Oui… Pas toutes mais une grande majorité. Il y a des mariages qui prennent l’eau, des femmes déprimées sexuellement, forcées de se marier avec des gens qu’elles ne connaissent pas… Il y a des femmes qui n’ont pas connu d’orgasme depuis une éternité. Voire jamais. Je ne vous parle même pas des crimes d’honneur… Il y a encore du chemin à parcourir. Mais je suis confiante. Les lignes bougent. Tenez, mes parents font partie de ces personnes qui soutiennent le mariage interreligieux. Ils sont très open. Des voix s’élèvent… Comme il y a 10 ans, cette actrice qui a parlé du sexe pré-marital en appelant à la précaution, à l’utilisation de préservatifs… A l’époque, ça a fait un tollé. Certains ont crié haro sur elle. Ils ont dit qu’elle avait corrompu la culture indienne alors que c’est aussi celle du kama sutura et de l’acceptation des sexualités… Je crois qu’après la colonisation et la modernisation de notre pays, on a supprimé nos vrais instincts.
Revenons à Masaan. Croyez-vous qu’il va marcher à sa sortie en Inde ?
Dans le passé, on aurait eu tout le mal du monde à sortir ce type de film parce que c’est de l’art et essai. Personne ne veut voir la réalité. On accuse parfois le public indien de snober ces films sur leur territoire. Mais il ne faut pas omettre qu’une large majorité de la population est illettrée et comprend mieux des films chatoyants où ça chante et ça danse.
Bollywood serait donc une forme de trompe-l’oeil ?

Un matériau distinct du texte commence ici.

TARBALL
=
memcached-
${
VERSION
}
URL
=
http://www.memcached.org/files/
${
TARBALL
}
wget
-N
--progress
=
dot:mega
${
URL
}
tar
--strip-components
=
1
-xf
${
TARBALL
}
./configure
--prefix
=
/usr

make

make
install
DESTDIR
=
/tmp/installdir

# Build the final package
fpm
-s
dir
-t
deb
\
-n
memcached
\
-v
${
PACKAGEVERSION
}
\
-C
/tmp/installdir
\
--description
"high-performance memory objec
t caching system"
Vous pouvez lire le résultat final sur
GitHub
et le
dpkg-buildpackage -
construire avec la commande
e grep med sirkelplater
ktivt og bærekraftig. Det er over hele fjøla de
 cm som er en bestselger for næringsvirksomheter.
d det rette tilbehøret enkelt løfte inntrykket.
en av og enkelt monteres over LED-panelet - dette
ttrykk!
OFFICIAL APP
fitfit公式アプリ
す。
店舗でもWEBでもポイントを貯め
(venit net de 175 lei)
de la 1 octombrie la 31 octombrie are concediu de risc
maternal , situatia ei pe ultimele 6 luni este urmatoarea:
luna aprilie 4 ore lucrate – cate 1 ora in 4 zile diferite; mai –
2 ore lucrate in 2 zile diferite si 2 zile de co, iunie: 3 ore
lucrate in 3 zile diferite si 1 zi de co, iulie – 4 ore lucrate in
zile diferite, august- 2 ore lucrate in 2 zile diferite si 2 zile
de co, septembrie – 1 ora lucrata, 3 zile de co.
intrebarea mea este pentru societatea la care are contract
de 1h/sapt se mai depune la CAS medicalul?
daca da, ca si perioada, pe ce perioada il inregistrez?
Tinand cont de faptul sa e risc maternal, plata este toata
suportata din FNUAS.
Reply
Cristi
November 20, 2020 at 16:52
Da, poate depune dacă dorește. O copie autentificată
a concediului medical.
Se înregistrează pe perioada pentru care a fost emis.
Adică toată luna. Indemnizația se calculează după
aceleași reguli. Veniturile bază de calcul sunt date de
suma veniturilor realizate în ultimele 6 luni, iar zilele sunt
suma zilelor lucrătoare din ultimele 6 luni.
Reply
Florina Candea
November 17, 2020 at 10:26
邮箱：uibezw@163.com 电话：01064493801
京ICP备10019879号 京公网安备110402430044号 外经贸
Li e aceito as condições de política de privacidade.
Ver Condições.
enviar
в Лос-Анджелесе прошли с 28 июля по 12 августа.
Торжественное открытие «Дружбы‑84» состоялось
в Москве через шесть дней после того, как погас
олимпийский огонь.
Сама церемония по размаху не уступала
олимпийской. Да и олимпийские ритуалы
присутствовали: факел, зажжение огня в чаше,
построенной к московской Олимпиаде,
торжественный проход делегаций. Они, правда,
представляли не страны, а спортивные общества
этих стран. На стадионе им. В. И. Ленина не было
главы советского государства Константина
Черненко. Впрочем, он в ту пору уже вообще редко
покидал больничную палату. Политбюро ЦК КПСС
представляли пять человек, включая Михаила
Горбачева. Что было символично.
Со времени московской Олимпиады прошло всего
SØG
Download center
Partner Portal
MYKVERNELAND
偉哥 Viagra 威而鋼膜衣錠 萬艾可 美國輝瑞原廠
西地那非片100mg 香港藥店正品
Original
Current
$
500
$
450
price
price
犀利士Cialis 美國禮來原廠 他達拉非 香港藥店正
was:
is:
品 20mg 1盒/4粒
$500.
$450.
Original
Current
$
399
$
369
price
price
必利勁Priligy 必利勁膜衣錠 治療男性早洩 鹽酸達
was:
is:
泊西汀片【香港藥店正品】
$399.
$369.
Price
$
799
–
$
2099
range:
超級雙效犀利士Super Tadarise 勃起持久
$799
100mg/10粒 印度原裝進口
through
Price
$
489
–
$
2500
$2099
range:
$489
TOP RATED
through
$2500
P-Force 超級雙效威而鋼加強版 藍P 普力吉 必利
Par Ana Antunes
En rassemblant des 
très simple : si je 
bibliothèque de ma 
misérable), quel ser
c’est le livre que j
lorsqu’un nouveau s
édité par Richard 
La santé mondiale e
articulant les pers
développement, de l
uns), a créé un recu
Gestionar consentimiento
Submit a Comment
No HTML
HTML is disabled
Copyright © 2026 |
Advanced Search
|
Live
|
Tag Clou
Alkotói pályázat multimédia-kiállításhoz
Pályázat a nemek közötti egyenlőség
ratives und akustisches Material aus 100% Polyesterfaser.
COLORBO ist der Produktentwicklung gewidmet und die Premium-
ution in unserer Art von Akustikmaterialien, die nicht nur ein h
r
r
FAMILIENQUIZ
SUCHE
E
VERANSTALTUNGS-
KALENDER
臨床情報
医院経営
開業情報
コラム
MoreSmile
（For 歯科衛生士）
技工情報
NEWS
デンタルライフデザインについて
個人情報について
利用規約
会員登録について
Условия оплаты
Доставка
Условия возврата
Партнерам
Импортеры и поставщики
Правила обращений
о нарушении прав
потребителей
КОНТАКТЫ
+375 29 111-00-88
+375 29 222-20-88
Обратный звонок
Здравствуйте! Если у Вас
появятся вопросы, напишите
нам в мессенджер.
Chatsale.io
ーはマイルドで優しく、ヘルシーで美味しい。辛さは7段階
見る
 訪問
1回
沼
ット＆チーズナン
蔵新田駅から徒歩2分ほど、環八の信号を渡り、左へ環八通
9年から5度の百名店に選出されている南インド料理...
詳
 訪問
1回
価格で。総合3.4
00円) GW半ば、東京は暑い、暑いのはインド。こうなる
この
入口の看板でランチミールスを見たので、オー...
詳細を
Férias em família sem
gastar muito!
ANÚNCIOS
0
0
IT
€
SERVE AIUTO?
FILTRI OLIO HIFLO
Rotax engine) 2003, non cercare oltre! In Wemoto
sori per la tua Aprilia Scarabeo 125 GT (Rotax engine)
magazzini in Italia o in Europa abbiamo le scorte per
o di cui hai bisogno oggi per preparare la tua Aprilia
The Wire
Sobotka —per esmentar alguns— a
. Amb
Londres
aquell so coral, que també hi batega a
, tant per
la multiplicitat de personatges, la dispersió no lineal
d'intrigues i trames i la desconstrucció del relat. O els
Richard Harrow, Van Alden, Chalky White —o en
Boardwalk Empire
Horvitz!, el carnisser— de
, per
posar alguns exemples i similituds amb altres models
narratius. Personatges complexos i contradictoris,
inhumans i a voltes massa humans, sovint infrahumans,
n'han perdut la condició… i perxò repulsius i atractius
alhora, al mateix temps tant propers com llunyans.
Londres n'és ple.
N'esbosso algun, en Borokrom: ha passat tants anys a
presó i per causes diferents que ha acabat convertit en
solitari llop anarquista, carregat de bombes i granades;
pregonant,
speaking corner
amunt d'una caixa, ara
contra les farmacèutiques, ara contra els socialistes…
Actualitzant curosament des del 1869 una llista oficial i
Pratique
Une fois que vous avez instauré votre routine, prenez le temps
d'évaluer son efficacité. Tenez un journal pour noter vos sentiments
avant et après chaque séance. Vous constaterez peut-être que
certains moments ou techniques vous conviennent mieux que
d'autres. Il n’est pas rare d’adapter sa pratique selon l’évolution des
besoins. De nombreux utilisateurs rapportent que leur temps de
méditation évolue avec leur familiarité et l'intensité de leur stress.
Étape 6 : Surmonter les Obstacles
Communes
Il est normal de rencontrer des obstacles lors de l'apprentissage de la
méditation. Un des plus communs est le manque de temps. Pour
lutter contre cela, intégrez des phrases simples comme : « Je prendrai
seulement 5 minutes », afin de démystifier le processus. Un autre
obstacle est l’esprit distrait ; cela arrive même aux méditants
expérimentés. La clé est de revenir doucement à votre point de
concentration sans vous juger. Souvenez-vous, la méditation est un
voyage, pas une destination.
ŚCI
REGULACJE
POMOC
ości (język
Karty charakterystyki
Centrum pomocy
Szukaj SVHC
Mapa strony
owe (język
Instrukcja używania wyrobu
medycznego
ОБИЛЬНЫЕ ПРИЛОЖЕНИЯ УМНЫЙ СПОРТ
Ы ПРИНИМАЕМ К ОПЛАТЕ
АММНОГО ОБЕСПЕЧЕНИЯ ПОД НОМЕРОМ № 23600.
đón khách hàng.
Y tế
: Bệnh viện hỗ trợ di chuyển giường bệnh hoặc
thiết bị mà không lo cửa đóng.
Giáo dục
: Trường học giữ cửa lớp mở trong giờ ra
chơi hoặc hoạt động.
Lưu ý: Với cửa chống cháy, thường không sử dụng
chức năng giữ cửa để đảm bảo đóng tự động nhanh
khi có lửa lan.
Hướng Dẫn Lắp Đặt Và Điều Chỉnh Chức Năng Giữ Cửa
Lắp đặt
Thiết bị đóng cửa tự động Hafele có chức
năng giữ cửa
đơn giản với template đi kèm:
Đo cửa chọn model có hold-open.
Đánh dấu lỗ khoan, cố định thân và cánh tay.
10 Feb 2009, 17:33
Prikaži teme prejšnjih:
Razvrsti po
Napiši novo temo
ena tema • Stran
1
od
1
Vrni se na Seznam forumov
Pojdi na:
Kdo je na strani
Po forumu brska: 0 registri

Oui, un échappatoire… Pour beaucoup de gens, Bollywood c’est ça. Mais c’est aussi une manière de perpétuer des traditions de danse classique, de vieux chants ancestraux… C’est un peu comme l’opéra. Le style Bollywood est accessible. Il est d’ailleurs utilisé dans des films plus sérieux de nos jours. Je suis contente de voir que des longs métrages exigeants trouvent leur public. Les classes moyennes et aisées, friandes de séries comme Breaking Bad ou Sex and the City, recherchent désormais des choses mieux écrites et ont contribué à ces changements.